The problem »
Copy the text lines from the data word for word, starting with the line that contains "今月のプレゼントキャンペー" and ending with the line that contains "Sosial Media", both included. Leave the pictures out of your answer.

Material for this task »
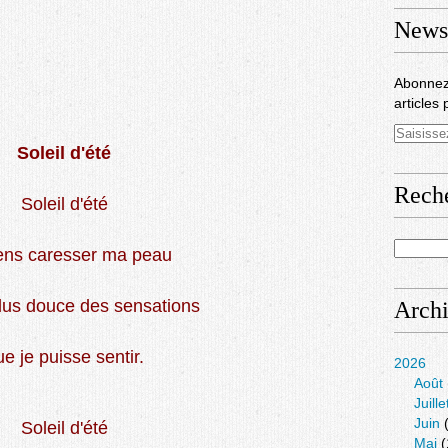
Newsl
Abonnez
articles 
Soleil d'été
Rech
Soleil d'été
ens caresser ma peau
plus douce des sensations
Arch
e je puisse sentir.
2026
Août
Juille
Juin
(
Soleil d'été
Mai
(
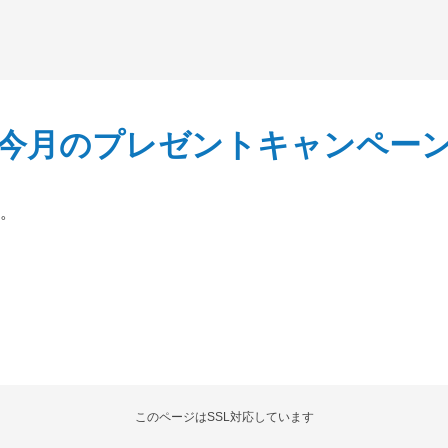
今月のプレゼントキャンペー
。
このページはSSL対応しています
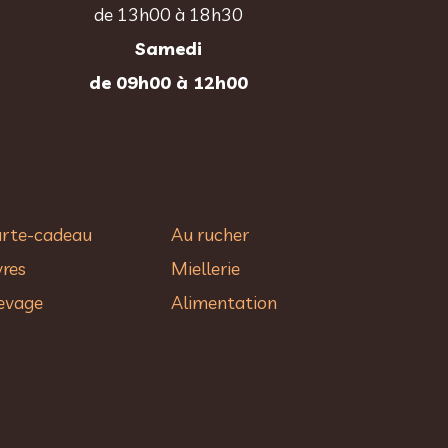
de 13h00 à 18h30
Samedi
de 09h00 à 12h00
rte-cadeau
Au rucher​
vres
Miellerie
evage
Alimentation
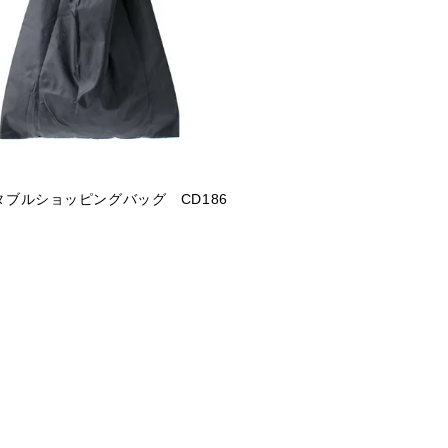
タブルショッピングバッグ CD186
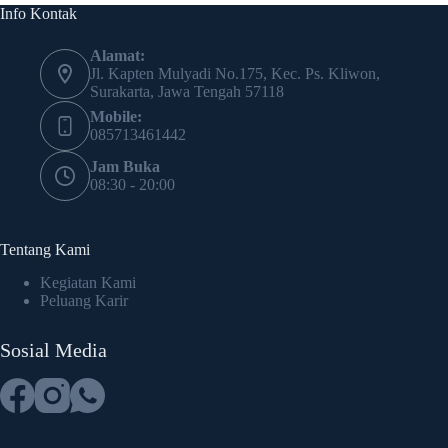
Info Kontak
Alamat:
Jl. Kapten Mulyadi No.175, Kec. Ps. Kliwon,
Surakarta, Jawa Tengah 57118
Mobile:
085713461442
Jam Buka
08:30 - 20:00
Tentang Kami
Kegiatan Kami
Peluang Karir
Sosial Media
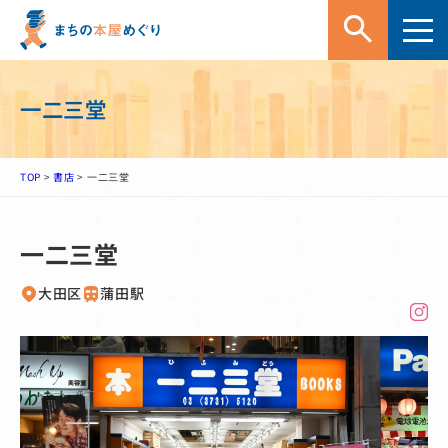
一二三堂
TOP
>
書店
>
一二三堂
一二三堂
大田区
蒲田駅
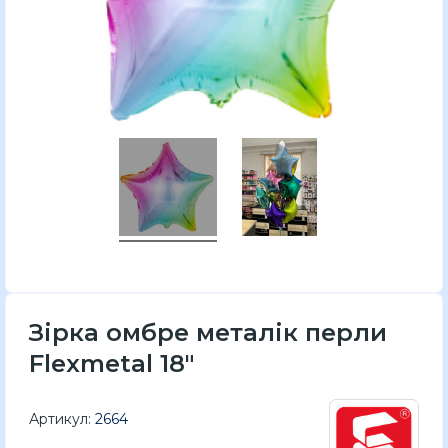
Зірка омбре металік перли
Flexmetal 18"
Артикул:
2664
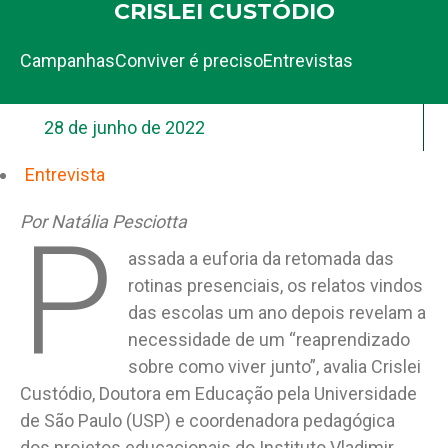
CRISLEI CUSTÓDIO
Campanhas
Conviver é preciso
Entrevistas
28 de junho de 2022
Entrevista
Por Natália Pesciotta
P
assada a euforia da retomada das
rotinas presenciais, os relatos vindos
das escolas um ano depois revelam a
necessidade de um “reaprendizado
sobre como viver junto”, avalia Crislei
Custódio, Doutora em Educação pela Universidade
de São Paulo (USP) e coordenadora pedagógica
dos projetos educacionais do Instituto Vladimir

Exercise response »
今月のプレゼントキャンペー
。
このページはSSL対応しています
de 13h00 à 18h30
Samedi
de 09h00 à 12h00
rte-cadeau
Au rucher​
vres
Miellerie
evage
Alimentation
タブルショッピングバッグ CD186
Info Kontak
Alamat:
Jl. Kapten Mulyadi No.175, Kec. Ps. Kliwon,
Surakarta, Jawa Tengah 57118
Mobile:
085713461442
Jam Buka
08:30 - 20:00
Tentang Kami
Kegiatan Kami
Peluang Karir
Sosial Media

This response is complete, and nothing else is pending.